Uji coba yang dilakukan oleh kelompok riset internasional yang dikoordinasi oleh Organisasi Kesehatan Dunia (WHO), dimulai pada November tahun lalu.

Sejak saat itu, empat obat eksperimental telah diuji pada sekitar 700 pasien, dengan hasil awal dari 499 pertama yang sekarang telah diketahui.

Dari pasien yang diberikan dua obat yang lebih efektif, 29% pada REGN-EB3 dan 34% pada mAb114 meninggal, kata NIAID (National Institute of Allergy and Infectious Diseases).

Sebaliknya, 49% pada ZMapp dan 53% pada Remdesivir meninggal dalam penelitian, kata agensi.

Tingkat kelangsungan hidup pasien yang mengidap virus ini dalam darah mereka adalah setinggi 94% ketika mereka diberi REGN-EB3, dan 89% ketika menggunakan mAb114, kata badan tersebut.

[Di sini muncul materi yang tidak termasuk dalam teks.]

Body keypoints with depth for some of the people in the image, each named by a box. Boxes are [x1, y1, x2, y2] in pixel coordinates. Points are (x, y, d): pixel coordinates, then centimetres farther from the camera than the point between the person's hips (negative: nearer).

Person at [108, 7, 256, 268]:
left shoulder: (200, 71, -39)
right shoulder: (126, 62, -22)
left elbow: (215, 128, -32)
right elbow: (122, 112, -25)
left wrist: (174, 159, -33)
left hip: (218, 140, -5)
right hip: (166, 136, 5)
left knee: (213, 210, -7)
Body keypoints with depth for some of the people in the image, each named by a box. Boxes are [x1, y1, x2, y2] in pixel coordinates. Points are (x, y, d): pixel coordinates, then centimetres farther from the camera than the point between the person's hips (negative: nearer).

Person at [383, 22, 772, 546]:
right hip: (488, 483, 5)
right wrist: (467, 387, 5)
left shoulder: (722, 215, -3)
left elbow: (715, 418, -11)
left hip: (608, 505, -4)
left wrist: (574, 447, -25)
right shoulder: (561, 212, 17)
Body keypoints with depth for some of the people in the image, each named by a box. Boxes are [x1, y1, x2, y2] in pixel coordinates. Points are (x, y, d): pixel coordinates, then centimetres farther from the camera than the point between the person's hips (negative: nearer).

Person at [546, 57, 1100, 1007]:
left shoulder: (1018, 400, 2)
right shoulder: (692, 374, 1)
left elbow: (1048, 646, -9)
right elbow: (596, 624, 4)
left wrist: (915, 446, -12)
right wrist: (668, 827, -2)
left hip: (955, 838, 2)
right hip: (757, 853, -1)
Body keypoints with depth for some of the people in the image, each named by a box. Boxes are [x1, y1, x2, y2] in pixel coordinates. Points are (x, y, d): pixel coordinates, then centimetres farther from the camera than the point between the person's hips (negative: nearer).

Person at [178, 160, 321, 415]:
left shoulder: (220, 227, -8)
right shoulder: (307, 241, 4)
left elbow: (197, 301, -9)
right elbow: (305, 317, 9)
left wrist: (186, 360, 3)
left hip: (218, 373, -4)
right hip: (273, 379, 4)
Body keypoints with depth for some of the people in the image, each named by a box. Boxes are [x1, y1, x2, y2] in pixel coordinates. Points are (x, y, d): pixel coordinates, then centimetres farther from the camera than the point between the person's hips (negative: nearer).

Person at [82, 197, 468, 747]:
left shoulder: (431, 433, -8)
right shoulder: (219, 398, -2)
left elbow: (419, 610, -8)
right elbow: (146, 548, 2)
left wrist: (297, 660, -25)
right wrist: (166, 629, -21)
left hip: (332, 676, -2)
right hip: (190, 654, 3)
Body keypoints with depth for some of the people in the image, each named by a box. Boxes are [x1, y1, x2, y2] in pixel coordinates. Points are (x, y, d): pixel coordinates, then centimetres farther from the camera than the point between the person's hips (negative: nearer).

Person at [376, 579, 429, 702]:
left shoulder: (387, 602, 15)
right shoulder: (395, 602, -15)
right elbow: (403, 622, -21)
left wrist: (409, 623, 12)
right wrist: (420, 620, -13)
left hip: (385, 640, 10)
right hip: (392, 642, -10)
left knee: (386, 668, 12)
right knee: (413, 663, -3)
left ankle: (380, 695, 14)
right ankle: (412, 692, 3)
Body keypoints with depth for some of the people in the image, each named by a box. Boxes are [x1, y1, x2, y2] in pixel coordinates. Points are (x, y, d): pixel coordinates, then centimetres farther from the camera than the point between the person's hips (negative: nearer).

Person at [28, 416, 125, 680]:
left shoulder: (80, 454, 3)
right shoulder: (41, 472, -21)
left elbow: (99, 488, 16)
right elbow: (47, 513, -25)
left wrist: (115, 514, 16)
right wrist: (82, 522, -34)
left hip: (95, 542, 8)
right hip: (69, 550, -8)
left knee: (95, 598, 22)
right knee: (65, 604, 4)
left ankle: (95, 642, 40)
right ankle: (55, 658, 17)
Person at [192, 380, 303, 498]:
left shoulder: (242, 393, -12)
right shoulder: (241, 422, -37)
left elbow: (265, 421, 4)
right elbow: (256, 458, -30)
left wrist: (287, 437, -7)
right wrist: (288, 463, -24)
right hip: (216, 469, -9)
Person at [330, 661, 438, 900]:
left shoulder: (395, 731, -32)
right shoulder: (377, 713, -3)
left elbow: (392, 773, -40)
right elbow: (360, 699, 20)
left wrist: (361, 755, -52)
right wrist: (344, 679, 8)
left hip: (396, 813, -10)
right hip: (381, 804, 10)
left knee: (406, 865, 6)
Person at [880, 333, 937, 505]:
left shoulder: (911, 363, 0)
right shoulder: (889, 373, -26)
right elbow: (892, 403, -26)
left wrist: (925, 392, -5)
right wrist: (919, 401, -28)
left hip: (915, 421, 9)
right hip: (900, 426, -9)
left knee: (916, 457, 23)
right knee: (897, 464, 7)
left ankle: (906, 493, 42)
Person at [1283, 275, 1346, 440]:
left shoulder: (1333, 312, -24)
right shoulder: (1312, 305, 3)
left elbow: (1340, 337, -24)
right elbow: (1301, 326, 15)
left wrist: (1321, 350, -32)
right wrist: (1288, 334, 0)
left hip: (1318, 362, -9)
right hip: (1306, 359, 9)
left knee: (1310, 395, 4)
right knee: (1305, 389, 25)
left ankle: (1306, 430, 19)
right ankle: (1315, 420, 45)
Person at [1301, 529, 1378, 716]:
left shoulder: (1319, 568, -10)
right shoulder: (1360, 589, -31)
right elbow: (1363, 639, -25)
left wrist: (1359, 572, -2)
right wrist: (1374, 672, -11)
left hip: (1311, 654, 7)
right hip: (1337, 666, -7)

Temuan itu berarti otoritas kesehatan dapat “menekankan kepada orang-orang bahwa lebih dari 90% orang bertahan hidup” jika mereka dirawat lebih awal, kata Sabue Mulangu, seorang peneliti penyakit menular yang bekerja dalam uji coba.

Apa dampak obat itu?

Jeremy Farrar, direktur badan amal kesehatan global Wellcome Trust, mengatakan, “obat ini tidak diragukan lagi akan menyelamatkan banyak nyawa”.

Temuan itu, kata Farrar, menunjukkan para ilmuwan semakin dekat untuk mengubah Ebola menjadi penyakit yang “dapat dicegah dan diobati”.

“Kami tidak akan pernah menyingkirkan Ebola tetapi kami harus dapat menghentikan wabah ini berubah menjadi epidemi nasional dan regional”, tambahnya.

Diharapkan bahwa efektivitas obat-obatan, yang dibuat oleh perusahaan farmasi yang berbasis di AS akan membuat pasien merasa “lebih nyaman mencari pengobatan dini”, kata Dr Fauci.

Tetapi cara terbaik untuk mengakhiri wabah, tambahnya, adalah “dengan vaksin yang baik”. Vaksin adalah jenis obat yang meningkatkan kekebalan terhadap penyakit tertentu, sebagai tindakan pencegahan.

Organisasi Kesehatan Dunia (WHO) mengatakan vaksin yang dikembangkan untuk melindungi terhadap Ebola telah terbukti sangat efektif.